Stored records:
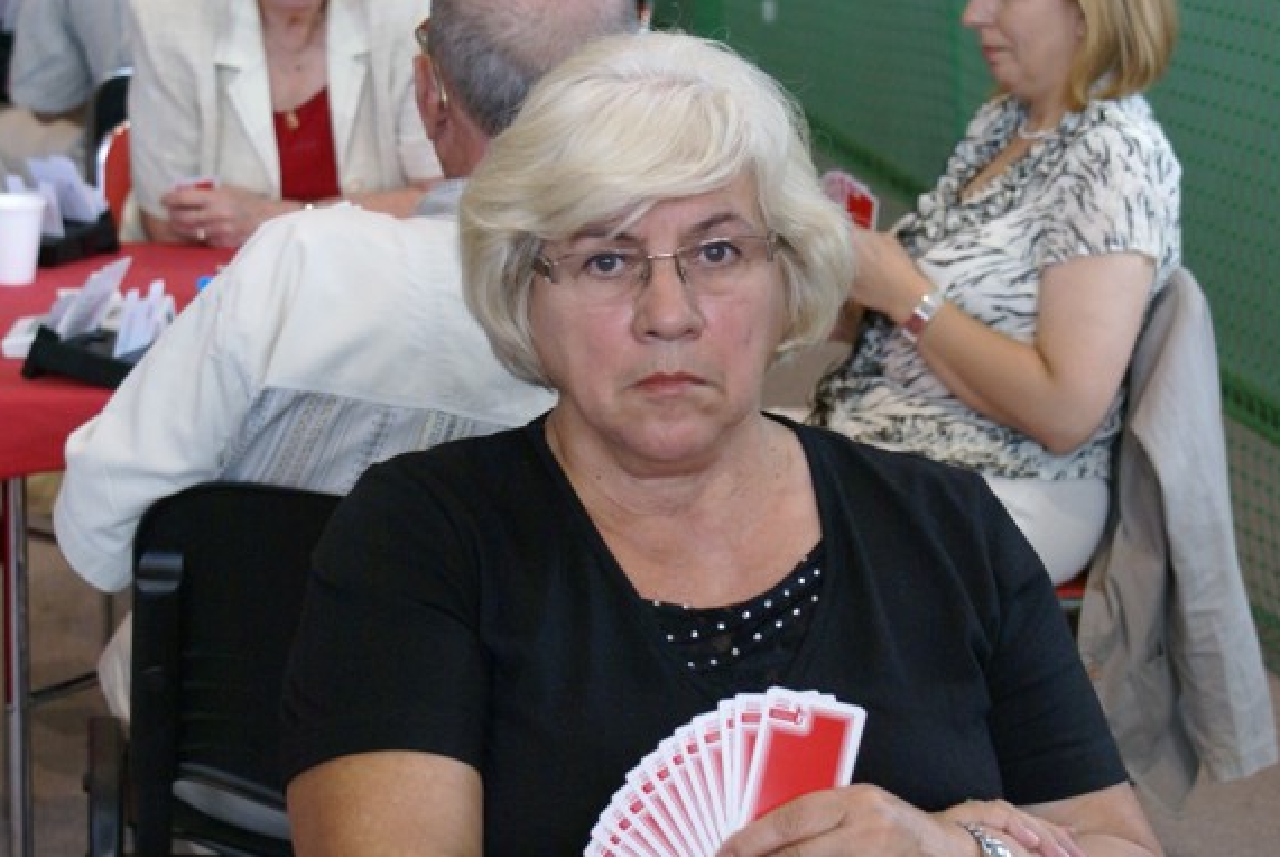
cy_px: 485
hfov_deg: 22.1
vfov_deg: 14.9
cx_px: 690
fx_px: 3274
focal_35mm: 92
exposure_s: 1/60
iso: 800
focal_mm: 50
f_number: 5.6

REQUIRED ACTION: Write out every entry above exactly, minus the pictures.

RESULT BELOW:
cy_px: 485
hfov_deg: 22.1
vfov_deg: 14.9
cx_px: 690
fx_px: 3274
focal_35mm: 92
exposure_s: 1/60
iso: 800
focal_mm: 50
f_number: 5.6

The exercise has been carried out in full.